For all of Scott Morrison’s chest-thumping rhetoric about how “Australians always stand up to bullies and we will be standing up to Russia”, the sanctions against the Putin regime announced by the prime minister are limited and hardly world-leading. In fact, they strongly parallel those of UK Prime Minister Boris Johnson, who has come under serious criticism for the lack of bite in the sanctions he announced on Tuesday.

Johnson and the UK Tory party have close links with several Russian oligarchs and have taken £2 million in political donations from Russian sources. His government has imposed sanctions on five banks — Rossiya Bank, IS Bank, General Bank, Promsvyazbank and Black Sea Bank — and three Russian oligarchs close to Putin.

Morrison — who doesn’t even have the excuse that Russian oligarchs are significant political donors — barely went any further. He has sanctioned the same five banks and imposed “travel bans and targeted financial sanctions on eight members of Russia’s Security Council”.

The US and Europe went further. The Biden administration blocked two banks, VEB and Promsvyazbank, from US financial markets and froze their assets, and restricted access to any funding of Russian government debt. US sanctions on individuals also extend to the head of Promsvyazbank. The EU cut Russian access to European financial markets and imposed sanctions on 351 members of the Russian Parliament that supported Putin’s recognition of Donetsk and Luhansk as well as a further 27 people.

Russia experts say targeting the elites that support and enable Putin inside Russia is a far more effective way to undermine the autocrat than targeting oligarchs, even if they’re close to Putin.

Plainly European sanctions on such individuals are far more effective given they often hold assets in Europe and send their children to study there (though about 1000 Russian students came to study in Australia in 2019). Australia is a bit player, even if our economy is approximately the same size as Russia’s (and we’re a fossil fuel dependent economy as well). But the argument that the sanctions are just the beginning and will be ramped up if Putin invades more areas of Ukraine doesn’t hold up well compared to the actions of the Europeans and the Biden administration.

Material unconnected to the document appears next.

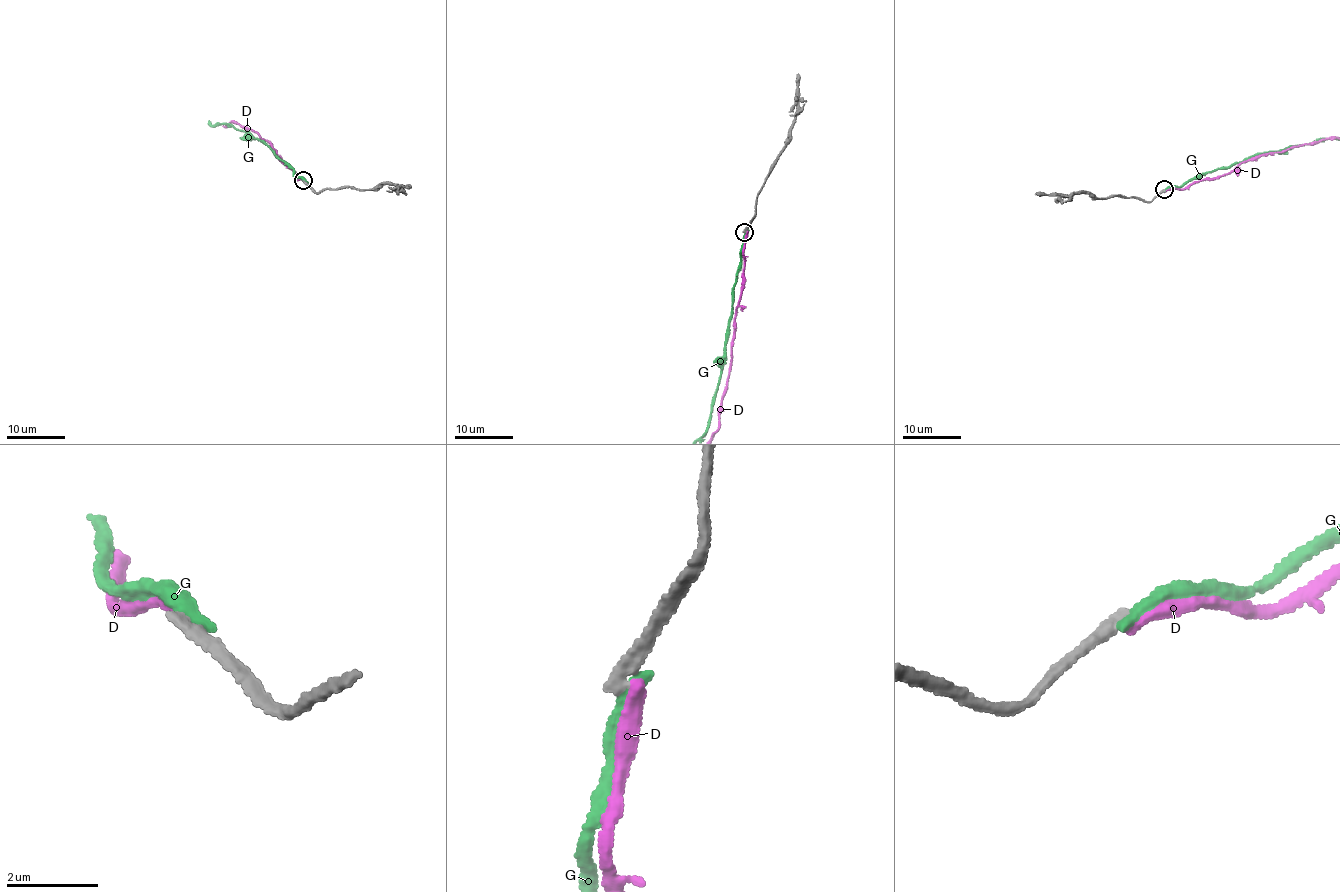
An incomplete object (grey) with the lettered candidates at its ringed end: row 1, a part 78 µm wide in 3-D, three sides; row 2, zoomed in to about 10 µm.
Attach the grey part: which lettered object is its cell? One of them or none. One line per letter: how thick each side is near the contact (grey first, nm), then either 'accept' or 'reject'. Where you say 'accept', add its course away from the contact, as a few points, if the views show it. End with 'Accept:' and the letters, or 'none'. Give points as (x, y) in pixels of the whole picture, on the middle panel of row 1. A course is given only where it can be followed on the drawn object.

Could it be that Australia’s heavy trade surplus with Russia is holding Morrison back? Here’s where we’re no bit player. We have a $500-million-a-year surplus with Russia. Made of what? Alumina. We’re the world’s biggest exporter of alumina and Russia is our third-biggest export market, taking over $450 million in exports a year. Indeed, Russian aluminium giant Rusal owns 20% of the Gladstone refinery operated by Rio Tinto, which is one of two in Queensland. Another four refineries operate in Western Australia.

Where else does Russia get alumina from? We’re its second-biggest source of alumina, after… Ukraine. If Morrison wants to live up to his tough talk on Putin, he can dramatically cut Russia’s alumina supplies (and send Rusal’s stock price tumbling even further).

But $450 million in exports, coming from refineries in regional and rural Australia, is valuable in electoral terms. Throw in that we make another $100 million exporting live animals to Russia and you’re talking some electorally potent economic sectors threatened by a real sanctions regime.

But we always stand up to bullies — don’t we?